Start of Data shown

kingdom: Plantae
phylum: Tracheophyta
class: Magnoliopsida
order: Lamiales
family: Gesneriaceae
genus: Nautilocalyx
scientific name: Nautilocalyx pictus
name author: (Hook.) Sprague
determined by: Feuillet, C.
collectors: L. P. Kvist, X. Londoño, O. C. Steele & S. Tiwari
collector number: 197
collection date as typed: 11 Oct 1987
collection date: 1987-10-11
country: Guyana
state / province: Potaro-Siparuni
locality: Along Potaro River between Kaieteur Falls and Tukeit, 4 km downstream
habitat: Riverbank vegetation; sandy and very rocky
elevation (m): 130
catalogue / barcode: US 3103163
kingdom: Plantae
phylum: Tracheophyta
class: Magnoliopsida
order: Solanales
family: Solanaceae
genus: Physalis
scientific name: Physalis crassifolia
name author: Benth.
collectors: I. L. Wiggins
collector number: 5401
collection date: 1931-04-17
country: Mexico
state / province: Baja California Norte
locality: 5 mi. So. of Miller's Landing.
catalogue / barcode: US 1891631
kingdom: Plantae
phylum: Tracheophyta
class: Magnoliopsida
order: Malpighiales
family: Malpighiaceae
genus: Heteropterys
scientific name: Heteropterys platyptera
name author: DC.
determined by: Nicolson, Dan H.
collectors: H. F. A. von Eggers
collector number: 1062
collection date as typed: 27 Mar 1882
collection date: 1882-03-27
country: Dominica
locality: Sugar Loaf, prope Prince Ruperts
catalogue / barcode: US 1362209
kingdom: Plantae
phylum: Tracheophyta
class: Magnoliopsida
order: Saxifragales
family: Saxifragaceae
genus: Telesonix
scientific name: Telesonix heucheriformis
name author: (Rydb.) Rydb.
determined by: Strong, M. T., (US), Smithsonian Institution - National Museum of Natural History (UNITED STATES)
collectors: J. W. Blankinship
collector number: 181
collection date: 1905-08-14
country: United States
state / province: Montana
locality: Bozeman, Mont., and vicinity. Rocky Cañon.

End of Data shown

Aim: Please output the material above as a JSON list of strings, one string per line with blank lines omitted, starting at the line that contains "catalogue / barcode: US 1891631" and ending at the line that contains "collector number: 181", both lines included.

Finished exercise:
[
  "catalogue / barcode: US 1891631",
  "kingdom: Plantae",
  "phylum: Tracheophyta",
  "class: Magnoliopsida",
  "order: Malpighiales",
  "family: Malpighiaceae",
  "genus: Heteropterys",
  "scientific name: Heteropterys platyptera",
  "name author: DC.",
  "determined by: Nicolson, Dan H.",
  "collectors: H. F. A. von Eggers",
  "collector number: 1062",
  "collection date as typed: 27 Mar 1882",
  "collection date: 1882-03-27",
  "country: Dominica",
  "locality: Sugar Loaf, prope Prince Ruperts",
  "catalogue / barcode: US 1362209",
  "kingdom: Plantae",
  "phylum: Tracheophyta",
  "class: Magnoliopsida",
  "order: Saxifragales",
  "family: Saxifragaceae",
  "genus: Telesonix",
  "scientific name: Telesonix heucheriformis",
  "name author: (Rydb.) Rydb.",
  "determined by: Strong, M. T., (US), Smithsonian Institution - National Museum of Natural History (UNITED STATES)",
  "collectors: J. W. Blankinship",
  "collector number: 181"
]